A day after delivering a blunt rebuke to Donald Trump in Illinois, Obama on Saturday didn’t mention the president by name. Still, Trump was the undercurrent of several of Obama’s remarks to a crowd of about 750 in Anaheim, California.
“The stakes are high in this election. This is a consequential moment in our history,” Obama told the crowd. “The fact is, if we don’t step up, things can get worse.”
The invitation-only “Take it Back California” rally in a ballroom at the city’s convention center was held on behalf of seven candidates from Central and Southern California attempting to flip House seats held by Republicans in congressional districts that Hillary Clinton won in the 2016 presidential election.
The hopefuls on hand were Josh Harder (10th District), TJ Cox (21st District), Katie Hill (25th District), Gil Cisneros (39th District), Harley Rouda (48th District) and Mike Levin (49th District). The seventh, Katie Porter (45th District), was recognized at the rally but didn’t attend.
Levin, who’s running for the seat being vacated by Republican Darrell Issa, said Obama is a big draw for Democrats: “I think he could have filled up a hall ten times this size.”
No Slippers
The former president urged voters who’ve remained on the sidelines, or in their “house slippers” to grab some clip-boards and knock on doors to get out the vote.

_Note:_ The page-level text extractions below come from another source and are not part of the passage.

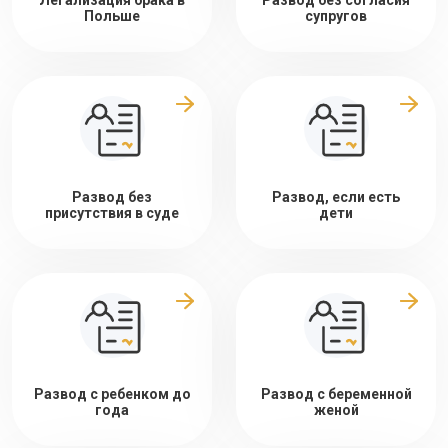
Легализация брака в
Развод без согласия
Польше
супругов
Развод без
Развод, если есть
присутствия в суде
дети
Развод с ребенком до
Развод с беременной
года
женой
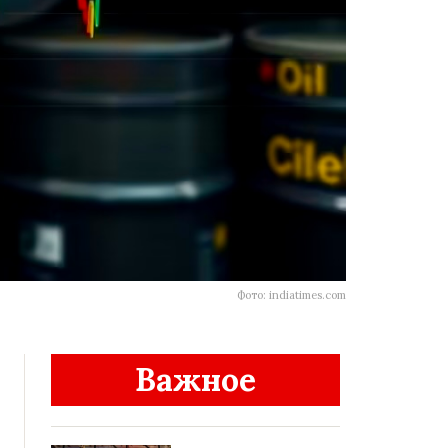
Фото: indiatimes.com
Важное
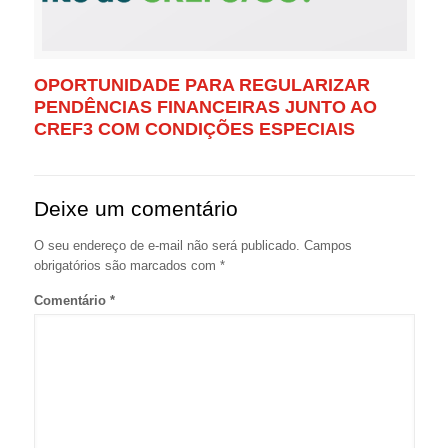
OPORTUNIDADE PARA REGULARIZAR
PENDÊNCIAS FINANCEIRAS JUNTO AO
CREF3 COM CONDIÇÕES ESPECIAIS
Deixe um comentário
O seu endereço de e-mail não será publicado.
Campos
obrigatórios são marcados com
*
Comentário
*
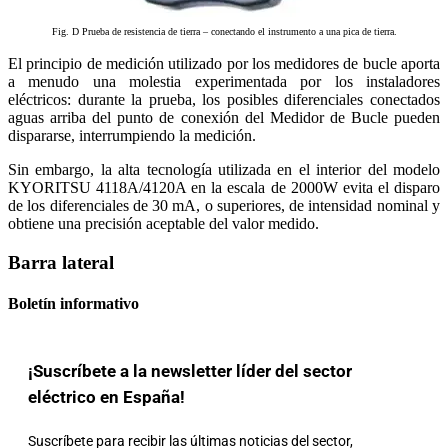
Fig. D Prueba de resistencia de tierra – conectando el instrumento a una pica de tierra.
El principio de medición utilizado por los medidores de bucle aporta
a menudo una molestia experimentada por los instaladores
eléctricos: durante la prueba, los posibles diferenciales conectados
aguas arriba del punto de conexión del Medidor de Bucle pueden
dispararse, interrumpiendo la medición.
Sin embargo, la alta tecnología utilizada en el interior del modelo
KYORITSU 4118A/4120A en la escala de 2000W evita el disparo
de los diferenciales de 30 mA, o superiores, de intensidad nominal y
obtiene una precisión aceptable del valor medido.
Barra lateral
Boletín informativo
¡Suscríbete a la newsletter líder del sector
eléctrico en España!
Suscríbete para recibir las últimas noticias del sector,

“In two months we have a chance to restore some sanity in our politics,” Obama said. “If these candidates win I’m absolutely confident Washington will start working better.”

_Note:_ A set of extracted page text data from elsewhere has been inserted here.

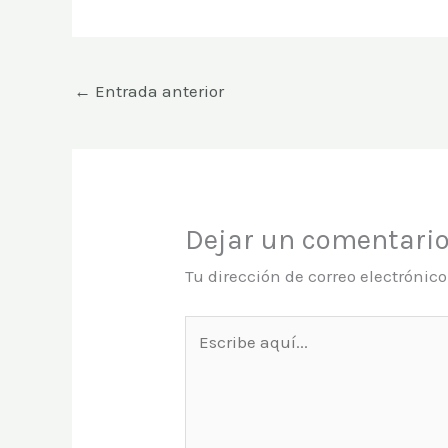
←
Entrada anterior
Dejar un comentari
Tu dirección de correo electrónic
Escribe
aquí...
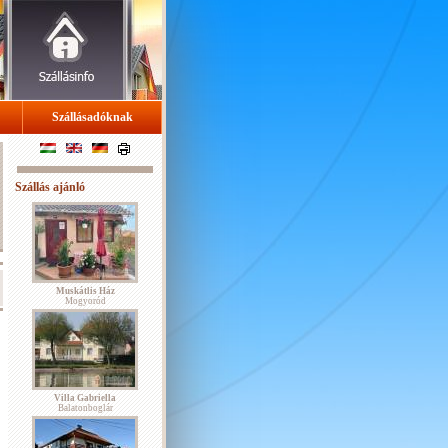
Szállásadóknak
Szállás ajánló
Muskátlis Ház
Mogyoród
Villa Gabriella
Balatonboglár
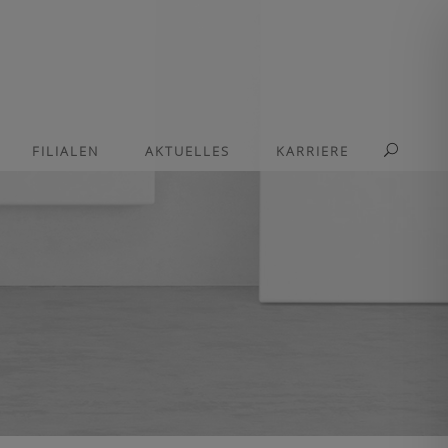
FILIALEN
AKTUELLES
KARRIERE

Obama’s speech, delivered at a venue across the street from Disneyland — the former president recounted having been kicked out of the theme park for smoking as a college student — is part of a cross-country campaign to promote Democrats for Congress and state legislatures ahead of the Nov 6 mid-term elections.
On Friday, Obama used an acceptance speech for an “ethics in government” award at the University of Illinois at Urbana-Champaign to lay into Trump and Congressional Republicans, saying the nation is living through “dangerous times,” and warning of dire consequences if US voters stay on the sidelines in November.
Obama V. Trump
While Obama returns to the public eye, Trump is undertaking a heavy schedule of appearances on behalf of Republican candidates as his party girds for the possibility of losing its House majority. It’s creating a rare display for voters of a past president working directly against a successor.
In the coming week, Trump will rally in Cape Girardeau, Missouri, and Jackson, Mississippi, after holding events in North Dakota and Montana last week.
Other ex-presidents have shied away from criticising their successors. For that matter, previous incumbents typically haven’t criticised their predecessors in direct terms.
Obama hopes to help Democrats flip Republican House seats up and down California, from San Diego in the south to Modesto in the Central Valley, more than 400 miles to the north. That includes traditionally conservative-leaning Orange County, where Saturday’s rally was held and where former President Richard Nixon cut his political teeth in the 1940s.
Those districts are central to Democratic prospects of securing the House. Obama is likely to be less helpful in Senate races playing out in states Trump won handily, including Indiana, West Virginia and North Dakota.
In the coming week, the former president is scheduled to campaign in Cleveland on behalf of Richard Cordray’s campaign for Ohio governor. Cordray is a former Obama appointee who was director of the Consumer Financial Protection Bureau, the federal watchdog agency now being overhauled by Trump’s administration.
The race between Cordray and Ohio Attorney General Mike DeWine is rated as a tossup by the nonpartisan Cook Political Report. It’s playing out in a state Trump won by eight percentage points.